CSE 102 – Tutorial 9 – Specification, testing, and proof
General instructions
Sections tagged with a green marginal line are mandatory.
Sections tagged with an orange marginal line are either more advanced or supplementary, and are therefore considered optional. They will help you deepen your understanding of the material in the course. You may skip these sections on a first pass through the tutorial, and come back to them after finishing the mandatory exercises.
Warning: this tutorial is a little different from the previous ones! The goal of this tutorial is to develop better skills in debugging and reasoning about your code on your own, and so there are no automated tests on the submission server. You should nevertheless upload your solutions to the server after verifying the correctness of your code on your own (as usual, you can upload as many times as you like).

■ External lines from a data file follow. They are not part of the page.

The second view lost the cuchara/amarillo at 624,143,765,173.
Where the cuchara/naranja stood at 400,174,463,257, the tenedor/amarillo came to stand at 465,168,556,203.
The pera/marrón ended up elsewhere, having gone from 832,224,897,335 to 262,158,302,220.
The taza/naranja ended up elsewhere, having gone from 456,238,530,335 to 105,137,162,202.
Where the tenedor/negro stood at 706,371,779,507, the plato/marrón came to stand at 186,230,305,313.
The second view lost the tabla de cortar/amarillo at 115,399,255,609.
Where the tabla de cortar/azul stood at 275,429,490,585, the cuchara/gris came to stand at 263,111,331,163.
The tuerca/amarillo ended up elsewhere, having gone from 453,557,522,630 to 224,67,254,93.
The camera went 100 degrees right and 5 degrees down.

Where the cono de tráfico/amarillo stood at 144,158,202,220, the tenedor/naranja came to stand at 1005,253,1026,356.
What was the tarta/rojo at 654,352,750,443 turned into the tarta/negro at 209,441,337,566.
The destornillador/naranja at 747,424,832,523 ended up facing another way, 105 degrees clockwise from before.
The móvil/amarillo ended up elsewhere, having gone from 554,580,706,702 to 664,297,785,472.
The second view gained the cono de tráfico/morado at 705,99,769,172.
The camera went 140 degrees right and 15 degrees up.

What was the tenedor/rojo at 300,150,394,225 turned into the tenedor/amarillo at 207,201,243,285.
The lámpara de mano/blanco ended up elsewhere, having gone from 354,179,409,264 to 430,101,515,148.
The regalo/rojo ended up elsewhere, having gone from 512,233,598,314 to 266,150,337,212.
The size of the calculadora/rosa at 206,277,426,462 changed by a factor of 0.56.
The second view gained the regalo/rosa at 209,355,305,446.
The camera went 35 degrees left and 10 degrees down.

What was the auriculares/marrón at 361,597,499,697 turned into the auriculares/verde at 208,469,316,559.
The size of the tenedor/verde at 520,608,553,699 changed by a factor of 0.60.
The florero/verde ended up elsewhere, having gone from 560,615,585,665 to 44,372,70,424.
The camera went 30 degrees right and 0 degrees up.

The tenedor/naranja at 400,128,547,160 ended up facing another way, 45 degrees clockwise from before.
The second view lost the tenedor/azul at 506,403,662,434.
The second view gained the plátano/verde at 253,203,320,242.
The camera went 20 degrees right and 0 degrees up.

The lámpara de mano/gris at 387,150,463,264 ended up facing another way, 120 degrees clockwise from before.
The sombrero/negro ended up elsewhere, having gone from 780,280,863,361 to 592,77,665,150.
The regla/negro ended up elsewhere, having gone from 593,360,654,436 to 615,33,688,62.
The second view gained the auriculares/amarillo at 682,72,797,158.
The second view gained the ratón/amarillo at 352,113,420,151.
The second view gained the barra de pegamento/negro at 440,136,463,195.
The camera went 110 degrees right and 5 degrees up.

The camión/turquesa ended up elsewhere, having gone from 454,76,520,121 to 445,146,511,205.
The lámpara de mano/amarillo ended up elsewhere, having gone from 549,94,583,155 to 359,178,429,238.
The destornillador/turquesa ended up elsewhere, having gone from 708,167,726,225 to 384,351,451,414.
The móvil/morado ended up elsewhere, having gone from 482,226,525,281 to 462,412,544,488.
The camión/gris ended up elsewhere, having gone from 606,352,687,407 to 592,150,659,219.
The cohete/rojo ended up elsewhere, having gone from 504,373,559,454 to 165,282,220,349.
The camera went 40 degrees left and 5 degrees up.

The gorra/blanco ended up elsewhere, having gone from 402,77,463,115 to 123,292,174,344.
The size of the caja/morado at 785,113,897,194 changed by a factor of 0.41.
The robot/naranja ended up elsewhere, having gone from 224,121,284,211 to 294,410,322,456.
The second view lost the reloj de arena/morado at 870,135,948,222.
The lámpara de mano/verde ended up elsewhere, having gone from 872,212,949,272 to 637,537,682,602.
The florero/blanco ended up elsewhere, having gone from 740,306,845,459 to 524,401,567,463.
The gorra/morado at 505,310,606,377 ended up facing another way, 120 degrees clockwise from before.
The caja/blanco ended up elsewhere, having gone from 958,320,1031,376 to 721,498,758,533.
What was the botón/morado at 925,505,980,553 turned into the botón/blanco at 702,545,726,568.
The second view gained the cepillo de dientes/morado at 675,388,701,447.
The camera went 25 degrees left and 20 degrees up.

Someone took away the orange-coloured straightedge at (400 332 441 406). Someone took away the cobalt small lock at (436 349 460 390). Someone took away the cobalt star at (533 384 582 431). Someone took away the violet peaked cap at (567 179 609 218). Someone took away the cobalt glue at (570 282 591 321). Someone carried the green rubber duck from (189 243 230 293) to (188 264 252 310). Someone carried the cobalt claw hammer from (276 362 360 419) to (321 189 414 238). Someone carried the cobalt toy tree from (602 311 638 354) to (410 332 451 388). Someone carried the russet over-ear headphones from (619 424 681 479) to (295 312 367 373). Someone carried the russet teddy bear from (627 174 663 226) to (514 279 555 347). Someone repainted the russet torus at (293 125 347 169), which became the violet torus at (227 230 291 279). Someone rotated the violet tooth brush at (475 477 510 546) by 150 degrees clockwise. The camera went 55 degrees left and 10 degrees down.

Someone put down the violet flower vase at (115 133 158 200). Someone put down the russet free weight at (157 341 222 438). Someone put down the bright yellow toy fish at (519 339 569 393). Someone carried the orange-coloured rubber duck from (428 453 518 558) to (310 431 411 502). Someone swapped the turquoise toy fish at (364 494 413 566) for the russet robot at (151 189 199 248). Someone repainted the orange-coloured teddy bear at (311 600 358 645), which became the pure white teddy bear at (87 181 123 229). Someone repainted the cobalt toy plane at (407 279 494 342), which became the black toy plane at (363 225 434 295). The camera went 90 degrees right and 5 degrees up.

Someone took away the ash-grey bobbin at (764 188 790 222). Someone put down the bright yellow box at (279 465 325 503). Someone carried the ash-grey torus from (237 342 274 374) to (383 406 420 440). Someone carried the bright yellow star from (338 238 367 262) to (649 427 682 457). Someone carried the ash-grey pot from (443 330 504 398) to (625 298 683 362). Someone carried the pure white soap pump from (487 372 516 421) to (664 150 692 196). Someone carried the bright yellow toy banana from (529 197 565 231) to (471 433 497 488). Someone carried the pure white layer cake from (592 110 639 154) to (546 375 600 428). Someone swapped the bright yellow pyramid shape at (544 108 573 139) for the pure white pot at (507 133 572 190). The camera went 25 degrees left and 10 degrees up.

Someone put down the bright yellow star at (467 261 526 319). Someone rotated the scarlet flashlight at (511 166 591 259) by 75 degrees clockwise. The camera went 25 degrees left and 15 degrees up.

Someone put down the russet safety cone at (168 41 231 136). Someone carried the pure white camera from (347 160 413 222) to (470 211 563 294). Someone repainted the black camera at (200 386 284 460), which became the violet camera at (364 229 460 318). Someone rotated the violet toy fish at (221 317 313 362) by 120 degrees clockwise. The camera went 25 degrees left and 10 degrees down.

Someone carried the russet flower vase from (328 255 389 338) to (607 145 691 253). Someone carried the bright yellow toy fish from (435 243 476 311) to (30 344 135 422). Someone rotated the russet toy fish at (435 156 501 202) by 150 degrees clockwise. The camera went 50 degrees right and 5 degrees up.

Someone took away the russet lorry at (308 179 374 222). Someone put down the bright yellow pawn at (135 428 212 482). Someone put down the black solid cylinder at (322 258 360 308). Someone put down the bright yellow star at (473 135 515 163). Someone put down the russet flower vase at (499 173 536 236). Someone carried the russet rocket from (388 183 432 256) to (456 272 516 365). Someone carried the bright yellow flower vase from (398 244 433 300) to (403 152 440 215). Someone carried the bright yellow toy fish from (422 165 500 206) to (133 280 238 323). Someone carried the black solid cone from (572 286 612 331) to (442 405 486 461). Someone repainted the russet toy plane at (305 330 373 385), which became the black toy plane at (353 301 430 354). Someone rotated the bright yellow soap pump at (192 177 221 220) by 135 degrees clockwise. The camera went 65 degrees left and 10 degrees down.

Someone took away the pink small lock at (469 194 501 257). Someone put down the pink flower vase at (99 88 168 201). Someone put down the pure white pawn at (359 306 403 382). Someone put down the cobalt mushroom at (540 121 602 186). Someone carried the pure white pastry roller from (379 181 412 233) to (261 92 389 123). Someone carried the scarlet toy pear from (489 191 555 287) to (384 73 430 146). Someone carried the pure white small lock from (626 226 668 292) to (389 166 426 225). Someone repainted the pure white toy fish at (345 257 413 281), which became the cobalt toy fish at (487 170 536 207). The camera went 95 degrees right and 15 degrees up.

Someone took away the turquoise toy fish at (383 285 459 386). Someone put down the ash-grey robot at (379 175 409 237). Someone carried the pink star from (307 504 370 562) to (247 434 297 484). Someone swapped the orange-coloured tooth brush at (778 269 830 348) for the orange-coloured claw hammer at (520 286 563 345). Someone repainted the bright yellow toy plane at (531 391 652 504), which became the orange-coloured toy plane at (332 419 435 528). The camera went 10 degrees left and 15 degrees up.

We expect you to write your solutions to all of problems in this
tutorial in a file named spec.py and to upload it using the
form below.
Rigorous specification and proof
In-place list reversal is the process of reversing the order
of the elements of a list without creating a new list. In Python, this
can be achieved by calling the built-in reverse()
method:
In [1]: xs = [0, 1, 2, 3, 4, 5]
In [2]: xs.reverse()
In [3]: xs
Out[3]: [5, 4, 3, 2, 1, 0]We will consider here two different high-level algorithms for performing in-place list reversal, as well as the corresponding low-level implementations that initially turn out to be incorrect. But before describing the algorithms, we will try to be more precise about what it means for an implementation of in-place list reversal to be correct. That is to say, we will give a rigorous specification of in-place list reversal.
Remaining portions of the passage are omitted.